»»
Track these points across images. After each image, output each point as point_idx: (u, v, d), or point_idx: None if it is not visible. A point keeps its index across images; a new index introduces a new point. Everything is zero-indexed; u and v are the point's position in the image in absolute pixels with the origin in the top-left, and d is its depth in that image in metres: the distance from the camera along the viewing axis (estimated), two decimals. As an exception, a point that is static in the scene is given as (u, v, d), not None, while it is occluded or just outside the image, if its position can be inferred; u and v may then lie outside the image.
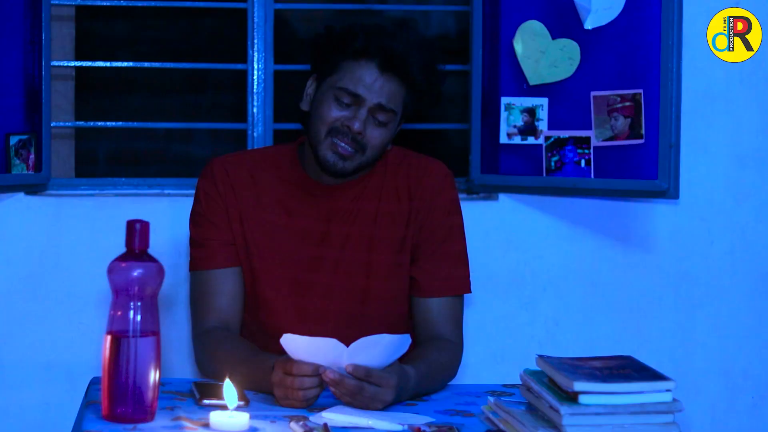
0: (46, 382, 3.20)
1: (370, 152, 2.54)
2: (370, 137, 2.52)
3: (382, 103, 2.51)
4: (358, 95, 2.50)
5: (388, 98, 2.51)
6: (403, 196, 2.63)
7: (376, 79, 2.51)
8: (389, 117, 2.52)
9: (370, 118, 2.51)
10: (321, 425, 2.11)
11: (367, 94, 2.50)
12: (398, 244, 2.62)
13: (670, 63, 3.10)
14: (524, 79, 3.23)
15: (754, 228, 3.35)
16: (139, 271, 2.11)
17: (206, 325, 2.60)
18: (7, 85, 3.09)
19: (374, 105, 2.50)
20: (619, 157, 3.16)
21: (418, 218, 2.62)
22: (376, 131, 2.52)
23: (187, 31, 5.29)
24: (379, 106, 2.51)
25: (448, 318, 2.63)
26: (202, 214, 2.62)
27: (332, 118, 2.51)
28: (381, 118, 2.52)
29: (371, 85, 2.50)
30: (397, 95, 2.52)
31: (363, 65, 2.51)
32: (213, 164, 2.65)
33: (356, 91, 2.50)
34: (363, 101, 2.50)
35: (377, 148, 2.54)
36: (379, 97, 2.50)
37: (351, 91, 2.50)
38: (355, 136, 2.50)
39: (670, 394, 2.03)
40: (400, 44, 2.51)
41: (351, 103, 2.51)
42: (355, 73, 2.51)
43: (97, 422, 2.12)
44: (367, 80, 2.51)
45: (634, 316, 3.36)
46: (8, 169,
««
Try it: Output all of the data exactly. Skip the pictures.

Answer space:
Track these points across images. After each image, output each point as point_idx: (u, v, d), or point_idx: None if it is not visible. A point keeps its index across images; a new index introduces a new point. Everything is zero-indexed; u and v are the point's position in the image in absolute pixels with the origin in the top-left, and d is its depth in that image in metres: the distance from the camera along the viewing axis (estimated), two decimals. As an exception, a point that is static in the scene is given as (u, v, d), not None, while it is occluded or just outside the image, if its position can be inferred; u and v may then lie outside the image.
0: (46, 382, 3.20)
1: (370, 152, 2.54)
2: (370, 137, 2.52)
3: (382, 103, 2.51)
4: (358, 95, 2.50)
5: (388, 98, 2.51)
6: (403, 196, 2.63)
7: (376, 79, 2.51)
8: (389, 117, 2.52)
9: (370, 118, 2.51)
10: (321, 425, 2.11)
11: (367, 94, 2.50)
12: (398, 244, 2.62)
13: (670, 63, 3.10)
14: (524, 79, 3.23)
15: (754, 228, 3.35)
16: (139, 271, 2.11)
17: (206, 325, 2.60)
18: (7, 85, 3.09)
19: (374, 105, 2.50)
20: (619, 157, 3.16)
21: (418, 218, 2.62)
22: (376, 131, 2.52)
23: (187, 31, 5.29)
24: (379, 106, 2.51)
25: (448, 318, 2.63)
26: (202, 214, 2.62)
27: (332, 118, 2.51)
28: (381, 118, 2.52)
29: (371, 85, 2.50)
30: (397, 95, 2.52)
31: (363, 65, 2.51)
32: (213, 164, 2.65)
33: (356, 91, 2.50)
34: (363, 101, 2.50)
35: (377, 148, 2.54)
36: (379, 97, 2.50)
37: (351, 91, 2.50)
38: (355, 136, 2.50)
39: (670, 394, 2.03)
40: (400, 44, 2.51)
41: (351, 103, 2.51)
42: (355, 73, 2.51)
43: (97, 422, 2.12)
44: (367, 80, 2.51)
45: (634, 316, 3.36)
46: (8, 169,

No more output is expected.